» **SUPPLIED DATA**

++++++++++

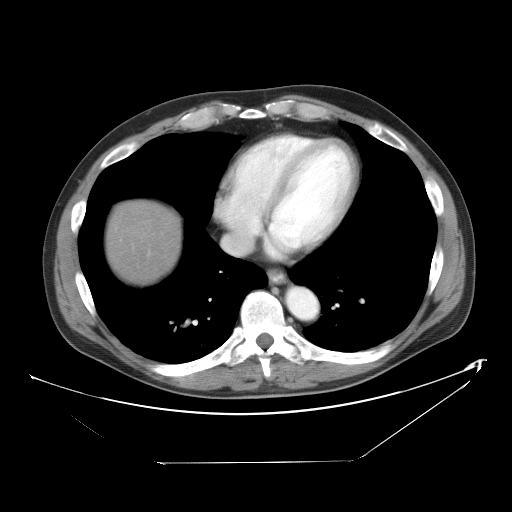
Contrast-enhanced abdominal CT, one axial slice. Position 50 of 53 along the scan axis. Reconstruction kernel STANDARD. Intravenous contrast given. Soft-tissue window (W 400 / L 40 HU). 512 × 512 image matrix. Case-level facts recorded for this patient, not image findings: patient: male, age 54 years at operation; diagnosis: colorectal cancer liver metastases, imaged before liver resection; multiple liver metastases: yes.
Structures marked on this image (outlined manually by an expert reader):
- liver: bounding box (x1, y1, x2, y2) in pixels: (110, 204, 179, 281)
- planned liver remnant (the part of the liver to remain after resection): (109, 204, 178, 281)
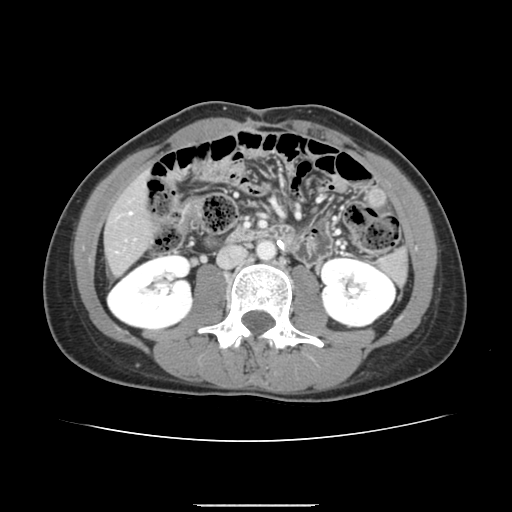
Contrast-enhanced abdominal CT, one axial slice. Slice 46 of 150 in the series (ordered by position). 120 kVp. Intravenous contrast given. Soft-tissue window (W 400 / L 40 HU). 512 × 512 image matrix, field of view 324 × 324 mm. From the clinical record (not read from this slice): patient: male, age 71 years at operation; diagnosis: colorectal cancer liver metastases, imaged before liver resection.
Annotated regions visible in this slice (outlined manually by an expert reader):
- hepatic veins: bounding box [x1, y1, x2, y2] px = [129, 212, 131, 214]
- liver: [106, 178, 152, 273]
- planned liver remnant (the part of the liver to remain after resection): [106, 179, 152, 273]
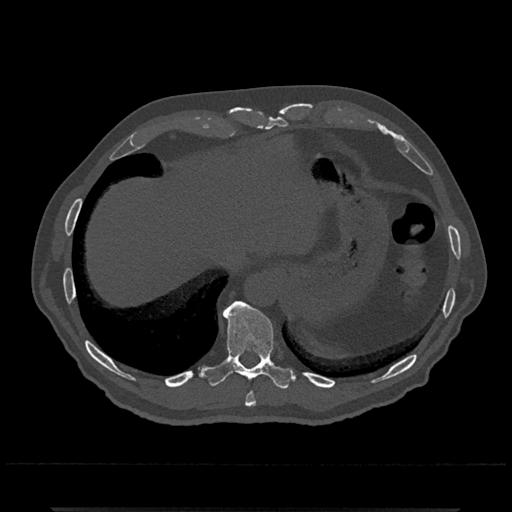
CT including the spine, one axial slice; position 559 of 797 along the scan axis; 120 kVp; bone window (W 1800 / L 400 HU); 0.5 mm slice thickness; 512 × 512 image matrix, field of view 393 × 393 mm. Patient: male, 67 years. Case-level facts recorded for this patient, not image findings: primary cancer: prostate.
Annotated regions visible in this slice (semi-automatically segmented with operator editing):
- T10 vertebra: bounding box [x1, y1, x2, y2] px = [203, 300, 294, 389]
- T9 vertebra: [245, 392, 256, 407]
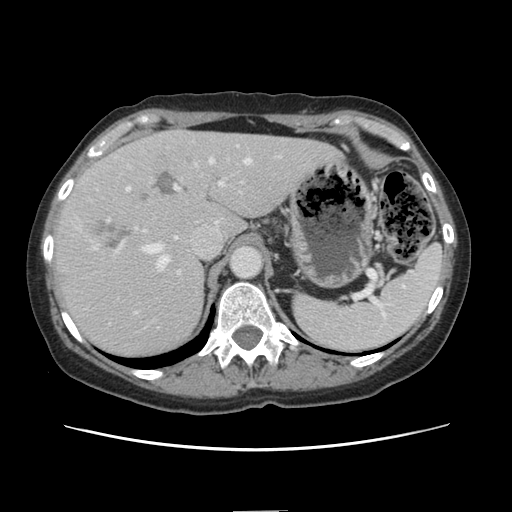
Contrast-enhanced abdominal CT, one axial slice; position 102 of 141 along the scan axis; intravenous contrast given; soft-tissue window (W 400 / L 40 HU); 2.5 mm slice thickness; 512 × 512 image matrix, field of view 350 × 350 mm. Case-level facts recorded for this patient, not image findings: patient: female, age 74 years at operation; diagnosis: colorectal cancer liver metastases, imaged before liver resection; multiple liver metastases: yes; largest metastasis: 3.2 cm; disease in both lobes: yes.
Annotated regions visible in this slice (manually delineated by an expert):
- hepatic veins: box from (x=143, y=159) to (x=250, y=267) px
- liver: (x=53, y=131)–(x=336, y=358)
- planned liver remnant (the part of the liver to remain after resection): (x=186, y=132)–(x=337, y=238)
- portal vein (with intrahepatic branches): (x=126, y=181)–(x=225, y=274)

++++++++++

» **WORK ITEM**
Each line that contains the string "planned" should be copied from the data above.

» **SOLUTION TO THIS PROBLEM**
- planned liver remnant (the part of the liver to remain after resection): (109, 204, 178, 281)
- planned liver remnant (the part of the liver to remain after resection): [106, 179, 152, 273]
- planned liver remnant (the part of the liver to remain after resection): (x=186, y=132)–(x=337, y=238)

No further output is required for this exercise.